Ah, thank you for the guidance. I went through the tutorial, and solved the initial ds.count() error, but actually ended up getting another. Below is some of the relevant code and the full error traceback, I’m not sure what to do about this either, why is .materialize() not working? Is it somehow not converted to a ray dataset?

I did modify the train and validation code as you said so that we pass the ray dataset to the torchtrainer and read it inside the training/validating function with the session.get_dataset_shard. I’m using Ray 2.6.1 right now. Would really appreciate any input to this as well, thank you in advance!

Code:

def convert_batch_to_numpy(batch) → Dict[str, np.ndarray]:
images = np.stack([np.array(image) for image, _ in batch[“item”]])
masks = np.stack([np.array(masks) for masks, _ in batch[“item”]])
return {“image”: images, “mask”: masks}

def load_dataset():
model_df_train = new_df_train.reset_index(drop=True)
model_df_val = new_df_val.reset_index(drop=True)
train_dataset = TrainDataSet(df=model_df_train, transforms=train_transforms)
val_dataset = TrainDataSet(df=model_df_val, transforms=val_transforms)
return train_dataset, val_dataset

train_dataset, val_dataset = load_dataset() #load datasets
train_dataset: ray.data.Dataset = ray.data.from_torch(train_dataset)
val_dataset: ray.data.Dataset = ray.data.from_torch(val_dataset)
train_dataset= train_dataset.map_batches(convert_batch_to_numpy).materialize()
val_dataset = val_dataset.map_batches(convert_batch_to_numpy).materialize()
trainer = TorchTrainer(
train_loop_per_worker=run_training,
train_loop_config=hyp_config,
datasets={“train”: train_dataset, “valid” : val_dataset},
torch_config = TorchConfig(backend=“gloo”), #change to gloo on windows, since no nccl
scaling_config=ScalingConfig(num_workers=1, use_gpu=True),
)
result = trainer.fit()
print(f"Last result: {result.metrics}“)
print(f"Checkpoint: {result.checkpoint}”)

Error:

AttributeError Traceback (most recent call last)
Cell In[8], line 402
400 train_dataset: ray.data.Dataset = ray.data.from_torch(train_dataset)
401 val_dataset: ray.data.Dataset = ray.data.from_torch(val_dataset)
→ 402 train_dataset= train_dataset.map_batches(convert_batch_to_numpy).materialize()
403 val_dataset = val_dataset.map_batches(convert_batch_to_numpy).materialize()
404 trainer = TorchTrainer(
405 train_loop_per_worker=run_training,
406 train_loop_config=hyp_config,
(…)
409 scaling_config=ScalingConfig(num_workers=1, use_gpu=True),
410 )

AttributeError: ‘Dataset’ object has no attribute ‘materialize’

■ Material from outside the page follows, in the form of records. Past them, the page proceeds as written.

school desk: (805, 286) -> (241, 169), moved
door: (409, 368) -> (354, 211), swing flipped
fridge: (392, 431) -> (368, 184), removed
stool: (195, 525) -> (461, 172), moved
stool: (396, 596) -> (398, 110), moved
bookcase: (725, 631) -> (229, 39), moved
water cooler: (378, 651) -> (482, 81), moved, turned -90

Actually, please disregard my previous issue, it somehow resolved itself when I ran it in separate cells of the Jupyter notebook. However, something odd is happening- I’m currently using Windows 10, Python 3.10 and Ray 2.6.1- and when I run my code for training, I get tens of gigabytes of temporary files added each time I run train, and this doesn’t disappear even after restarting python/windows.

I cannot find any related topics online, do you happen to know why this may be happening? I can’t even locate it (windows says I have 200 GB of temporary files but only shows 50 MB of deletable files), and it’s not the ray_results folder either. Would appreciate any input my computer is about to run out of memory…

Sorry for a flood of replies, but I did find out where this was coming from-it was from the files created in the ray_spilled_objects folder in each session run file in local/temp/ray directory. The files are named like “e12da97c233d406d9dcae884bb445c2c-multi-380”. How do I prevent this from happening? I’ve looked at similar problems in stackoverflow/github issues with no success. Thank you!

Hmm can you create a post in Ray Core - Ray? Spilled objects should be cleaned up so it sounds like there’s a bug somewhere.